Il s’agissait donc de déterminer si un CPP doit bénéficier uniquement à la première application thérapeutique d’un principe actif ou s’il peut également être obtenu pour les nouvelles applications successives d’un même principe actif.
La Cour d’appel a décidé de poser deux questions préjudicielles à la CJUE afin de clarifier la portée des notions développées par elle dans son arrêt Neurim et sur l’interprétation de l’article 3.d) du Règlement (CE) 469/2009.
En premier lieu, la CJUE rappelle la définition d’un « produit » au sens du Règlement (CE) 469/2009 et conclut qu’une nouvelle application thérapeutique d’un principe actif ou d’une combinaison de principes actifs ne saurait être qualifiée de produit distinct.
En second lieu, la Cour affirme clairement, contrairement à ce qu’elle avait pu retenir dans l’arrêt Neurim, que « pour définir la notion de première AMM du produit en tant que médicament, au sens de l’article 3.d) du règlement (..) il n’y a pas lieu de prendre en compte le champ de protection du brevet de base ».
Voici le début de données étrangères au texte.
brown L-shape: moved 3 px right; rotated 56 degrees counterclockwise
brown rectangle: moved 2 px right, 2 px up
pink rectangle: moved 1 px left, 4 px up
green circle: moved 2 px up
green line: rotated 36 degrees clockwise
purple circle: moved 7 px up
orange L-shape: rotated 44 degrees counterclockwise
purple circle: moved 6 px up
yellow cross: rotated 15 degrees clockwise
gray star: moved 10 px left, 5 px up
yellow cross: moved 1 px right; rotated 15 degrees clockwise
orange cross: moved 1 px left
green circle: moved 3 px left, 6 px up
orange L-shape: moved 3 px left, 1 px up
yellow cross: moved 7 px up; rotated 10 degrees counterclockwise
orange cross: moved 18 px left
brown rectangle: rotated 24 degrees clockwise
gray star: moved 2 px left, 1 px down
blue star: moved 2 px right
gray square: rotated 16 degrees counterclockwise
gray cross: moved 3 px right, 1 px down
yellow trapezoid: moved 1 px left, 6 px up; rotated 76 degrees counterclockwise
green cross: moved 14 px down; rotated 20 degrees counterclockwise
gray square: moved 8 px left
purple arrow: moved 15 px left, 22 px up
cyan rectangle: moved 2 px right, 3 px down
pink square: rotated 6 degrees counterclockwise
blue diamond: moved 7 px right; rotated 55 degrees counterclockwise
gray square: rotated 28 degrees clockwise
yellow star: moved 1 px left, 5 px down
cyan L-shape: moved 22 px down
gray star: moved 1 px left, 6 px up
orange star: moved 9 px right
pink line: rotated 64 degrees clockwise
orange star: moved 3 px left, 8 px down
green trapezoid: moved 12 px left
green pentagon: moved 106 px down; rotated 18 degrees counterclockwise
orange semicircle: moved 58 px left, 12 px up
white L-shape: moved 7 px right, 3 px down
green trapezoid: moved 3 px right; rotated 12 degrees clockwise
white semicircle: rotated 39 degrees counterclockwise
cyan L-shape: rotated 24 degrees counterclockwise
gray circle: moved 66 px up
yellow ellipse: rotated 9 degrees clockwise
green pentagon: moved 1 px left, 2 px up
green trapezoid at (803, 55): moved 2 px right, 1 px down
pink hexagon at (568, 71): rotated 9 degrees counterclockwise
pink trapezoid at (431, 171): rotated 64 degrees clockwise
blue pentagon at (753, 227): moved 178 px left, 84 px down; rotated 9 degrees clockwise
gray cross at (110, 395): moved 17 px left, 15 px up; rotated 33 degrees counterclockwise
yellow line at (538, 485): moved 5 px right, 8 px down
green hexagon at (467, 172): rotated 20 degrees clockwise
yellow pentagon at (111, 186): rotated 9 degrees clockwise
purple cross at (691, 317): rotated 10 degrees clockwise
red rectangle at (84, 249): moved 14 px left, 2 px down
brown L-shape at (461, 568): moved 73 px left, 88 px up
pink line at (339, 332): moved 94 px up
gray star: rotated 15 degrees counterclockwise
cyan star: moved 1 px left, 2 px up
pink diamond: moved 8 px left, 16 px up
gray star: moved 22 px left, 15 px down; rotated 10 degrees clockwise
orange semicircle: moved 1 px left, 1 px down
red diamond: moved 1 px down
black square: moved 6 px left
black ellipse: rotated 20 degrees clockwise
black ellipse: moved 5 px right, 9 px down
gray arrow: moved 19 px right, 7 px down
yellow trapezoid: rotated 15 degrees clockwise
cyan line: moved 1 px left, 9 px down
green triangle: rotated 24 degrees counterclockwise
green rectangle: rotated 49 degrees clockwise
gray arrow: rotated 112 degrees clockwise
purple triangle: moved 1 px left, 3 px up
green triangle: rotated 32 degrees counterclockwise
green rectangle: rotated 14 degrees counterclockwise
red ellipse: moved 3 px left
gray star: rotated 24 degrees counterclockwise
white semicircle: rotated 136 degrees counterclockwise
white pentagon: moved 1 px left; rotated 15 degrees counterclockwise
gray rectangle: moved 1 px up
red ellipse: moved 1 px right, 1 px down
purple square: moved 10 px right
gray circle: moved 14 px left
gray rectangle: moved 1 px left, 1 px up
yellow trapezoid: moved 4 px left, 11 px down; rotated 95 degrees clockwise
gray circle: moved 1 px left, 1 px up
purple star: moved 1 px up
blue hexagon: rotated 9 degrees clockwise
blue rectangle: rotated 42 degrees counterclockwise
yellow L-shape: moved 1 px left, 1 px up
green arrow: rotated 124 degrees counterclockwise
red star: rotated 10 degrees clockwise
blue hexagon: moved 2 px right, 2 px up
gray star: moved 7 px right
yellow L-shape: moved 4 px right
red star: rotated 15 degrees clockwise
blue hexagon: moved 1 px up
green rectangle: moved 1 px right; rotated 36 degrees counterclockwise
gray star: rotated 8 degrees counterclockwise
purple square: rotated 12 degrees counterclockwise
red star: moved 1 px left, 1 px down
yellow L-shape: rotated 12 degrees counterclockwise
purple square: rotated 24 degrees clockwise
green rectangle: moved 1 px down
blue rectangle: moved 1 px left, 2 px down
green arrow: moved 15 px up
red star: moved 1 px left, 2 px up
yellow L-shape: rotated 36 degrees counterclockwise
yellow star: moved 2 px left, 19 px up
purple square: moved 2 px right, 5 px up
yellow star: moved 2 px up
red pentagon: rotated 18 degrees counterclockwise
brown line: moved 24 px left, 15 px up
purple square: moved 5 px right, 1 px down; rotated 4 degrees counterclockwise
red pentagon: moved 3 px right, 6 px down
Par conséquent, la Cour déduit de ces développements qu’une AMM ne peut être considérée comme la première AMM, au sens de l’article 3.d) du Règlement, lorsque celle-ci porte sur une nouvelle application thérapeutique d’un principe actif ou d’une combinaison de principes actifs, qui a déjà fait l’objet d’une AMM pour une autre application thérapeutique.
Un CPP ne peut donc être octroyé pour une seconde application thérapeutique et doit rester cantonné à la protection de la première application thérapeutique d’un principe actif incorporé dans un médicament.